Monday, Apr. 06, 1936
Queen To Sea
In Renfrewshire, Scotland, where a narrow little creek called the River Cart joins the twisting Clyde there is a fertile fan-shaped farm. It boasts three good fields, a bit of useless swamp, a shaded dirt road. For the past year what made it different from all other farm land in Scotland was that every time its farmer raised his eyes from the furrow he saw towering over his head the vast stern and mountainous superstructure of the greatest ship ever built in Britain, Queen Mary. When the farmer looked up from his field last week Queen Mary was gone, safe at sea after what her owners devoutly hope will be the most ticklish journey she will ever have to make.
To all the other sciences that have gone into the making of Queen Mary, astronomy was added last week. Astronomers and meteorologists agreed that one of the highest spring tides could be expected at about 2 p. m. to float the great Cunard White Star liner from John Brown's shipyard down the shallow Clyde.

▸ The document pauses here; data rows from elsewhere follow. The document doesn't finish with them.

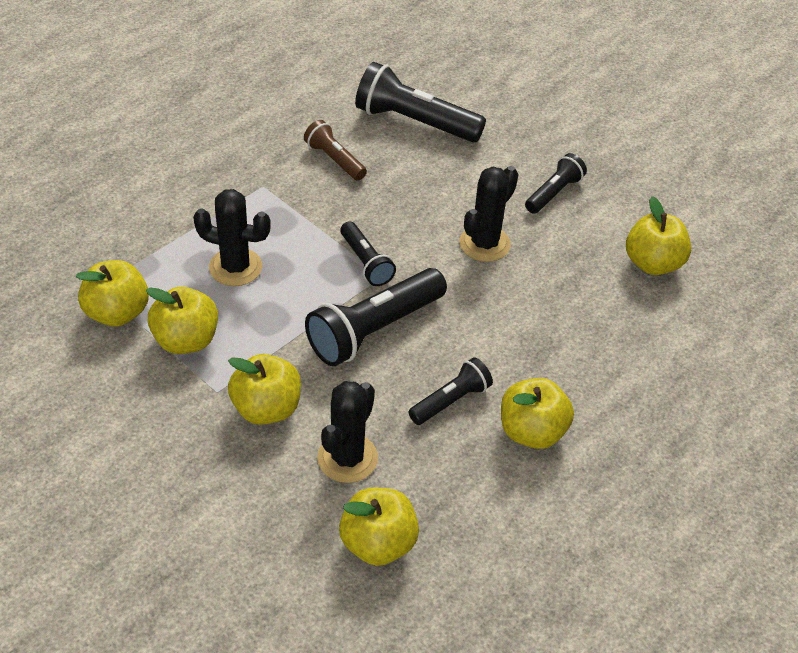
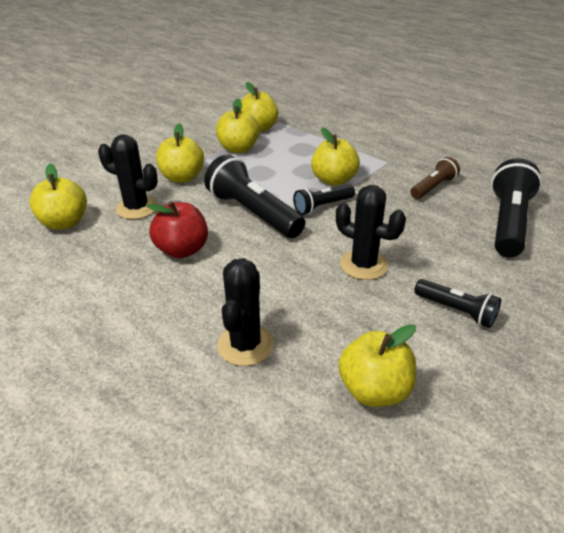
camera: 90 degrees right, 10 degrees down
(235, 267) = (304, 158): black cactus -> black cactus (245, 345)
(450, 401) = (182, 250): black flashlight -> red apple
(531, 431) = (145, 292): yellow apple -> yellow apple (334, 180)

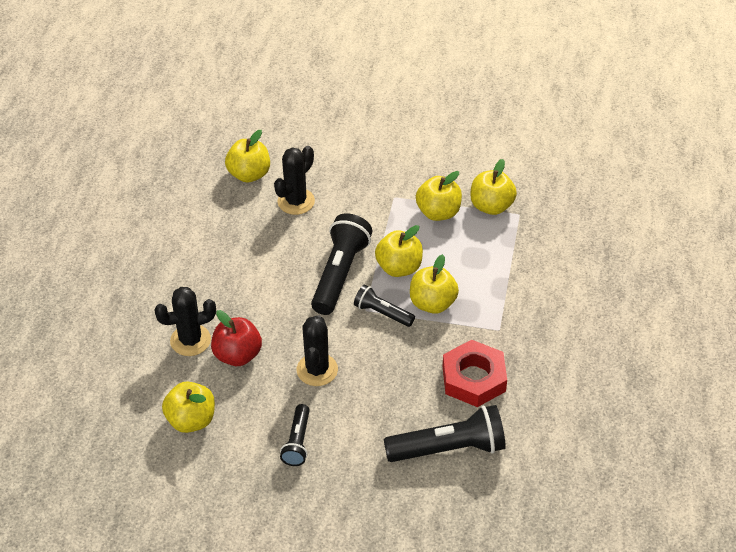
camera: 60 degrees right, 10 degrees up
(136, 208) = (296, 201): black cactus -> black cactus turned 45 degrees clockwise
(182, 177) = (360, 202): yellow apple -> yellow apple (399, 267)
(182, 250) = (263, 257): red apple -> red apple (237, 355)
(433, 187) = (473, 378): brown flashlight -> red nut

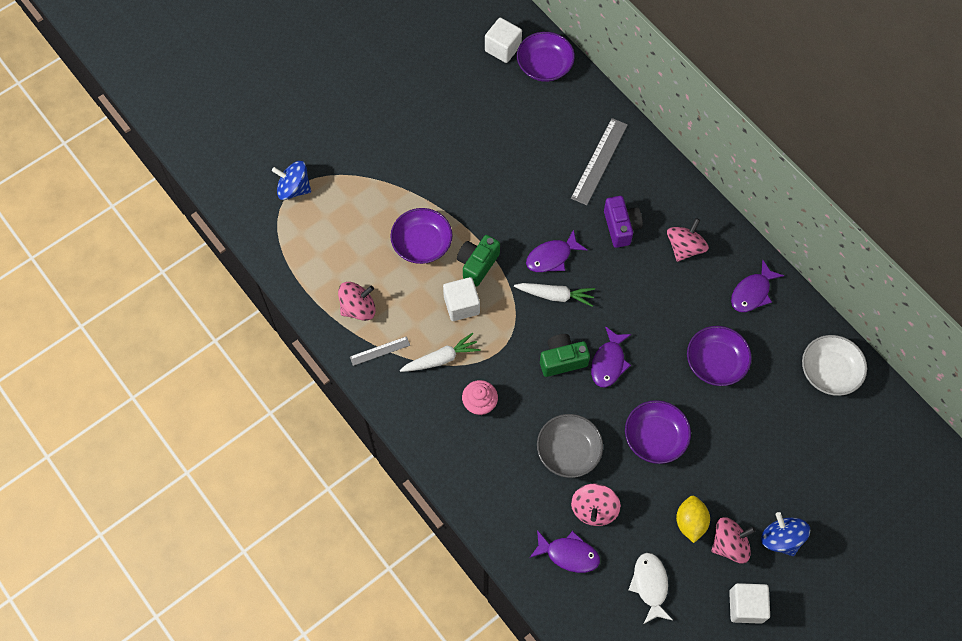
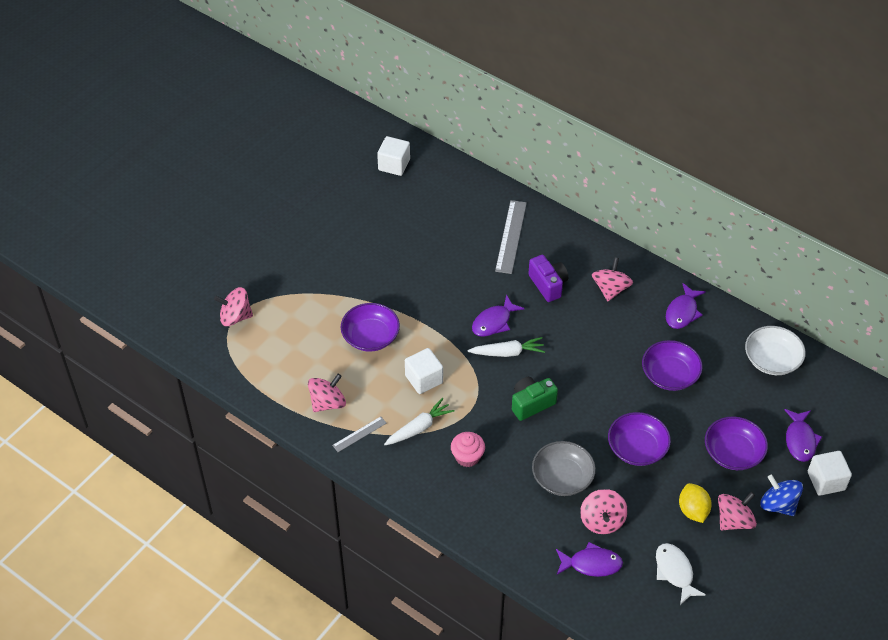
camera: 15 degrees left, 15 degrees down
(294, 188) = (235, 317): blue spinning top -> pink spinning top
(477, 264) = (427, 342): green camera -> none
(544, 65) = (436, 171): purple bowl -> purple bowl (733, 452)
(608, 362) = (574, 396): purple fish -> purple fish (800, 440)
(746, 606) = (767, 568): white cube -> white cube (826, 481)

Hours ahead of time the river bank was black with people for miles on either shore. The two most powerful tugs in Glasgow puffed importantly about the stern. Six lesser tugs stood by. At 9:30 a. m. the bridge gave the first order: "Let go!" Then down to the engine room went the signal DEAD SLOW ASTERN. All up & down the river whistles were tooting, crowds cheering. But there was hardly a sound from the shipyard workmen. As the steel cables snaked ashore they saw their 7,000 jobs go out with the ship.* The problem now was to move a ship a fifth of a mile long and 118 ft. wide down 14 miles of goosenecked channel only 300 feet broad. In at least three places there was less than four feet of water between Queen Mary's keel and the river bed.
Sliding the ship into the slot cut for her on the opposite shore at the time of her launching (TIME, Oct. 1, 1934) and turning her downstream was performed without incident. Less than half a mile below the shipyard the Clyde bends in a double S. There came the crisis. With an angry crack the stern cable to one tug broke. Before another could be made fast, Queen Mary's bow was out of the channel, moving like a relentless cliff of steel shoreward.
The bow struck. Down to the engine room flashed the signal: FULL SPEED ASTERN. Four propellers, each as big as a bungalow, churned the chocolate-colored water to froth. It was too late. Bow and stern, the 80,773-ton ship was aground. Her own engines were useless.
In 1914, as captain of a little freighter, Commander Sir Edgar Britten, Cunard White Star's commodore and commander of the Queen Mary, was locked in the Arctic ice near Archangel for five months. To him the next 20 minutes seemed as long. Could the eight tugs get Queen Mary off? Gaping crowds on shore stood only 20 feet from her stern, watched an epic feat of British seamanship.
With much pushing and more good luck, the Queen Mary finally floated clear.
Cunard White Star officials, mopping their brows with relief, called attention to the happy fact that in the few minutes that her engines raced full speed astern they had felt none of the vibration that has been the curse of the French Line's Normandie. Chief Engineer Llewellyn Roberts was too tactful to point out that full speed astern is considerably slower than full speed ahead.
Once more that day the ship that had taken five years to build and cost -L-5,000,000 grounded but only for eight minutes.
By 2:30 p. m. her huge anchor touched bottom for the first time in safe waters at Tail-of-Bank. Within an hour oil tenders were alongside and her lifeboats, sent ahead to lighten the ship over the mud flats, were swinging up to their davits. Twice in her crooked trip down the Clyde her deep whistle boomed in salute. First honored was a grimy little riverside statue of Henry Bell, who built the first steamboat on the Clyde five years after Robert Fulton's Clermont had first sailed the Hudson. At the journey's end another toot saluted a school built in memory of Clydeside's own James Watt, inventor of the steam engine.
Next day Queen Mary stood out to sea for secret steering tests, a trial run at three quarters speed. Thirty-six hours later she was in her own private drydock at Southampton to have her bottom scraped, her plates tested for possible damage during the stranding in the Clyde.
From drydock came an amazing piece of news. The 690 miles from Clydebank to Southampton are all the voyaging her four gigantic propellers will ever do because they are already obsolete. Four new propellers already waiting at the dockside will be fitted before Queen Mary makes her final speed trials next week. Then John Brown officials, with a great sense of relief, will turn her over to her owners preparatory to her maiden voyage to New York late in May.
*Hector Bywater, famed ship expert, announced last week that work on a sister ship to the Queen Mary, for which money has long been promised (TIME, April 16, 1934), will commence in August. Designed to be larger (90,000 tons) and faster, she will probably not be built on the Clyde. According to Expert Bywater "It would be better for national economic reasons if the order went to the Tyne" in the depressed coalmining Northeast.